(INFORMATION SUPPLIED begins)
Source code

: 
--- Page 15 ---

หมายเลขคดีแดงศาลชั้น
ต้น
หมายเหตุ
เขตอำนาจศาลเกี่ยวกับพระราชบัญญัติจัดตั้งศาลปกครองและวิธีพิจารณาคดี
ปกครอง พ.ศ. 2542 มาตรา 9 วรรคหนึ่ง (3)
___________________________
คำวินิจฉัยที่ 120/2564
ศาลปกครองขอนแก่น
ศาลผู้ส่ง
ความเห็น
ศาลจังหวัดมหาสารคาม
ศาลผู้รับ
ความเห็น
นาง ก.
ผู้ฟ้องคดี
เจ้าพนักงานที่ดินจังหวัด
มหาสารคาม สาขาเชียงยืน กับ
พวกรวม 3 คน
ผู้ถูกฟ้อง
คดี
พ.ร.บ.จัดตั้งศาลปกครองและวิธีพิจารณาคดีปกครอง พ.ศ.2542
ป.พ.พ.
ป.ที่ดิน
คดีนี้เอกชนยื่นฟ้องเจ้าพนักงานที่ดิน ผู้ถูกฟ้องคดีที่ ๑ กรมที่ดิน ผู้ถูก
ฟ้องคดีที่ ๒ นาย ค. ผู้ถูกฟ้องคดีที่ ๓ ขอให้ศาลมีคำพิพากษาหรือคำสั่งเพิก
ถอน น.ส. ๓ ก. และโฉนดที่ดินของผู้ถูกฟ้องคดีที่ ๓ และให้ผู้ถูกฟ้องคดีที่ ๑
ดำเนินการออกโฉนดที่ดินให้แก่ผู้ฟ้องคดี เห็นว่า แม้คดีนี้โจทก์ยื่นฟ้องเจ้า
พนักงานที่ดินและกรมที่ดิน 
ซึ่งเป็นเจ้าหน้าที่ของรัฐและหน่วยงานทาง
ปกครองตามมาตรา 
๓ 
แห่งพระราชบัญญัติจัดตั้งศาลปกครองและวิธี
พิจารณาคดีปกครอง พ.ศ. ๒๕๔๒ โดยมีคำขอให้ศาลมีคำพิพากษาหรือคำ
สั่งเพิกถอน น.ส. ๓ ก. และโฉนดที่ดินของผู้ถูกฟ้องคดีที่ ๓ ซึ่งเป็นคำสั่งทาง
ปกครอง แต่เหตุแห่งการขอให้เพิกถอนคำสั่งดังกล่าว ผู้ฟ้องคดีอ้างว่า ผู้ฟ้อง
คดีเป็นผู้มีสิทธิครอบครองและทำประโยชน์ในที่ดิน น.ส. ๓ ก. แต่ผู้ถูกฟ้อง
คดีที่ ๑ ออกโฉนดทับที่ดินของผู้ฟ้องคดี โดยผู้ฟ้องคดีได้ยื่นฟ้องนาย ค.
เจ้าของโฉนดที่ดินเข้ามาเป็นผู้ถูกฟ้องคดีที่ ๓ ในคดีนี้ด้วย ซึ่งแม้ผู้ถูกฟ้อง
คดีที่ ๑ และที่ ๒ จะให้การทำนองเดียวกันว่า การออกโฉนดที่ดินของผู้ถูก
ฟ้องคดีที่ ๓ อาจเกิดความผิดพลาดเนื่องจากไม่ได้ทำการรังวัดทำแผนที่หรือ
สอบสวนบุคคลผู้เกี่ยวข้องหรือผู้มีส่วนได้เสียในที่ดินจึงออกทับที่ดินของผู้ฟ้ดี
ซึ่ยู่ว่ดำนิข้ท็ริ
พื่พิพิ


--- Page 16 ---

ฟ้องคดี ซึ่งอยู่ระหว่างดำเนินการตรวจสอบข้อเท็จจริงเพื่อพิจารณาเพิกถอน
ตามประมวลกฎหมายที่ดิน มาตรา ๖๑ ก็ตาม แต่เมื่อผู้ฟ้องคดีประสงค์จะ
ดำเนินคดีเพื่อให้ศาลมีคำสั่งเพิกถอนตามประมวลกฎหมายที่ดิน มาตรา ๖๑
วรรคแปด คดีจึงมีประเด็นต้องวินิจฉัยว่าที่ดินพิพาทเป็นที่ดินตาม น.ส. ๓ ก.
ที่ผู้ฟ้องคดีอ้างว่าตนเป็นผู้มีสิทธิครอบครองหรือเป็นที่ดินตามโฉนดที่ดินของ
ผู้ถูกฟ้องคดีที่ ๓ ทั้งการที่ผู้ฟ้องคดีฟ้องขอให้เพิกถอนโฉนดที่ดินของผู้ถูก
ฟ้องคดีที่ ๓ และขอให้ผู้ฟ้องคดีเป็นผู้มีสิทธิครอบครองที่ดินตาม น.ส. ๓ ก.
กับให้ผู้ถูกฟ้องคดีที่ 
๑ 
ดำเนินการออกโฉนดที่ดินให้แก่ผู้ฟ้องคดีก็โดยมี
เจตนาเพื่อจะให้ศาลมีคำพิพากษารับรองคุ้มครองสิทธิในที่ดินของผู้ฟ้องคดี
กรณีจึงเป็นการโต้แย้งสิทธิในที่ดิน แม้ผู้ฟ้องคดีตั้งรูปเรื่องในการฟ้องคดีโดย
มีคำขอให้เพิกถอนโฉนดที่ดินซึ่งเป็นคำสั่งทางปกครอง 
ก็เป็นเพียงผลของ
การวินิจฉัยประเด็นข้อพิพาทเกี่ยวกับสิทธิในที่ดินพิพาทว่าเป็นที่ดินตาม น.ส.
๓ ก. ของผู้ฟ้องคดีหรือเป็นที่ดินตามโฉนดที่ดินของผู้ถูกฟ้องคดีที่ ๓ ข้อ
(INFORMATION SUPPLIED ends)
■ **TASK DESCRIPTION**
Take the lines from the start of the records through the line holding "พ.ร.บ.จัดตั้งศ", both included, and please print them exactly, with nothing else.

■ **TASK RESULT**
Source code

: 
--- Page 15 ---

หมายเลขคดีแดงศาลชั้น
ต้น
หมายเหตุ
เขตอำนาจศาลเกี่ยวกับพระราชบัญญัติจัดตั้งศาลปกครองและวิธีพิจารณาคดี
ปกครอง พ.ศ. 2542 มาตรา 9 วรรคหนึ่ง (3)
___________________________
คำวินิจฉัยที่ 120/2564
ศาลปกครองขอนแก่น
ศาลผู้ส่ง
ความเห็น
ศาลจังหวัดมหาสารคาม
ศาลผู้รับ
ความเห็น
นาง ก.
ผู้ฟ้องคดี
เจ้าพนักงานที่ดินจังหวัด
มหาสารคาม สาขาเชียงยืน กับ
พวกรวม 3 คน
ผู้ถูกฟ้อง
คดี
พ.ร.บ.จัดตั้งศาลปกครองและวิธีพิจารณาคดีปกครอง พ.ศ.2542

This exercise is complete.